Ho ripensato ai numeri di nonno Gustavo quando è uscita l’ennesima classifica di Università, e ai suoi affezionati clienti quando ho letto i commenti sulla stampa. In questa ed altre classifiche ci sono degli elementi comuni con il “lavoro” di nonno Gustavo: la risposta semplice ad una domanda che non ha risposte reali (i numeri), il marketing del prodotto (i siti web delle compagnie private che presentano le classifiche sono davvero ben progettati), una parte dei clienti soddisfatti (chi è in testa alle classifiche è raro che le contesti), lo studio con procedure complicate senza validazione scientifica (la pseudoscienza delle classifiche) che tuttavia accredita il “bene” presso chi non comprende come il dato è ottenuto.
Nella nuova edizione della classifica, Bologna ha avuto un’ottima performance, prima tra le università italiane (182esima a pari merito) con 55.8 punti, sopravanzando di ben due punti percentuali Roma-Sapienza (202esima con solo 53.8). Qualcosa di cui esultare davvero stavolta?
Si potrebbero segnalare gli svarioni degli anni precedenti di questa graduatoria, ma proviamo invece a spiegare perché è proprio il “cuore” della classifica ad essere fallace. Questa è basata su una raccolta dati, che sono con un peso rilevante (40%) le “opinioni” degli accademici in giro per il mondo e la loro combinazione tramite la media pesata.
Esempio pratico: abbiamo tre studentesse, Anna, Barbara e Carla, che alla fine dell’anno ottengono in matematica, lettere e ginnastica rispettivamente i seguenti voti: A: 8,6,6, B: 6,8,6; C: 7,7,7. Problema: qual è la studentessa migliore? Si direbbe Carla (media del 7 rispetto ad Anna e Barbara, solo 6.77). In questo caso si parla di media aritmetica perché ciascun voto è pesato in modo uguale (33%). Tuttavia, si potrebbe obiettare che la matematica sia più importante della ginnastica, e assegnargli un peso maggiore (media aritmetica ponderata), tipo 60% e pesando per il 20% le altre due discipline. In questo caso, la prima in classifica è Anna (media pesata 7.2). Analogamente, se pesiamo di più la letteratura, Barbara domina le altre due. Come stabiliamo quali sono i pesi “corretti”? Qui non c’entrano nulla matematica o misure oggettive (ammesso che la compilazione di un questionario possa portare a “dati oggettivi”), ma solo una decisione a tavolino di chi ha ideato la classifica, la quale può stravolgere la graduatoria soprattutto quando le differenze sono minime.
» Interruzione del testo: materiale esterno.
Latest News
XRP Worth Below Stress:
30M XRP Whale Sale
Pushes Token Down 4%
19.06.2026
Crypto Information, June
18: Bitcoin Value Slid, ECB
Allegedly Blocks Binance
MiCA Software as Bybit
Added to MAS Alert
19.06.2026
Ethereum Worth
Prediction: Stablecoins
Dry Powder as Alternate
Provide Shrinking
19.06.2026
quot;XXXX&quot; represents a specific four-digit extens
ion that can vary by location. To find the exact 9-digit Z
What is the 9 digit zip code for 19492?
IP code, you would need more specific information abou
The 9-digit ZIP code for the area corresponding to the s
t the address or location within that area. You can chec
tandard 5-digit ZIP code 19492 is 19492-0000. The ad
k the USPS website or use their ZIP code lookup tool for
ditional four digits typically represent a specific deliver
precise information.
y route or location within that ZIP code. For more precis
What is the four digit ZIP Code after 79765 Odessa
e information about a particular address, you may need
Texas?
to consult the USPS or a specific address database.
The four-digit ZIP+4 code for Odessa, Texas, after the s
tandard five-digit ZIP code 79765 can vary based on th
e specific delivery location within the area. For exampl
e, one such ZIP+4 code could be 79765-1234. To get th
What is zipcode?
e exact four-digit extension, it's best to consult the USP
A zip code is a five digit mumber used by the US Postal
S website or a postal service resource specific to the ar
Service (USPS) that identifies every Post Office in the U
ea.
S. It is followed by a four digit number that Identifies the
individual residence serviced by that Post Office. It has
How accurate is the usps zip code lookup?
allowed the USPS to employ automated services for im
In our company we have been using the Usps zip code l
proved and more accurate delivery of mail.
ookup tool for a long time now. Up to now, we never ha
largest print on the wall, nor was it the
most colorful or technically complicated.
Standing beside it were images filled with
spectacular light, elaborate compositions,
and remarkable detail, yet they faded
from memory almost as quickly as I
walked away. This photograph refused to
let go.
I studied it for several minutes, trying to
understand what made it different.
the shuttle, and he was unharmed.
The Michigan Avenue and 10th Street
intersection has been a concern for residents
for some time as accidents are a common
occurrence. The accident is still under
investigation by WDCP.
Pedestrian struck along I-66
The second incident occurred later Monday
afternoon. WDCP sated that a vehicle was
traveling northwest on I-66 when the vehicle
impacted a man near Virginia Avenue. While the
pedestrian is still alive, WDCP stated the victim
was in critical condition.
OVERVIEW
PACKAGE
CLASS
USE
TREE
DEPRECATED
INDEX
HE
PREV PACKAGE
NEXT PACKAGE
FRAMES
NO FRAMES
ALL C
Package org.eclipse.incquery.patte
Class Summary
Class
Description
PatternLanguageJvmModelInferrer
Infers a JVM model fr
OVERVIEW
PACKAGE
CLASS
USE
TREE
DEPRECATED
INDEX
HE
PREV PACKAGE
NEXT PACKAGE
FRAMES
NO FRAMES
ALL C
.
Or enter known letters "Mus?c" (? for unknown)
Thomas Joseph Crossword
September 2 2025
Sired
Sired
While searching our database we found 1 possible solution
A questo punto molti lettori potrebbero commentare: ma se questa classifica o le altre non vanno bene, perché non la proponi tu sapientone quella giusta? Potrei replicare che era esattamente l’obiezione di nonno Gustavo: -“studia i tutti miei calcoli e dammela tu una soluzione migliore per predire quali numeri usciranno al lotto”-.
Nonno Gustavo non l’ho mai conosciuto, se non dai racconti della mia famiglia. Sempre con una salute di ferro, andò via per una banale infezione un mese prima che io nascessi. Se lo potessi incontrare, gli proverei a spiegare che le classifiche sono in realtà predeterminate e in base a queste scelte. Le posizioni intermedie variano anche significativamente, quindi sono inutili. Riguardo alle università che sono in testa in a tutte le classifiche, queste graduatorie sono di nuovo superflue poiché è comunque noto che Cambridge (terza) e Harvard (quinta) sono eccellenti università e se una vale 99.4 e un’altra 99.3 non c’è significativa differenza con il Mit (100, primo). Ho paura che alla fine sarebbe nonno Gustavo a convincermi di comprare a un prezzo di favore i “suoi” numeri del lotto.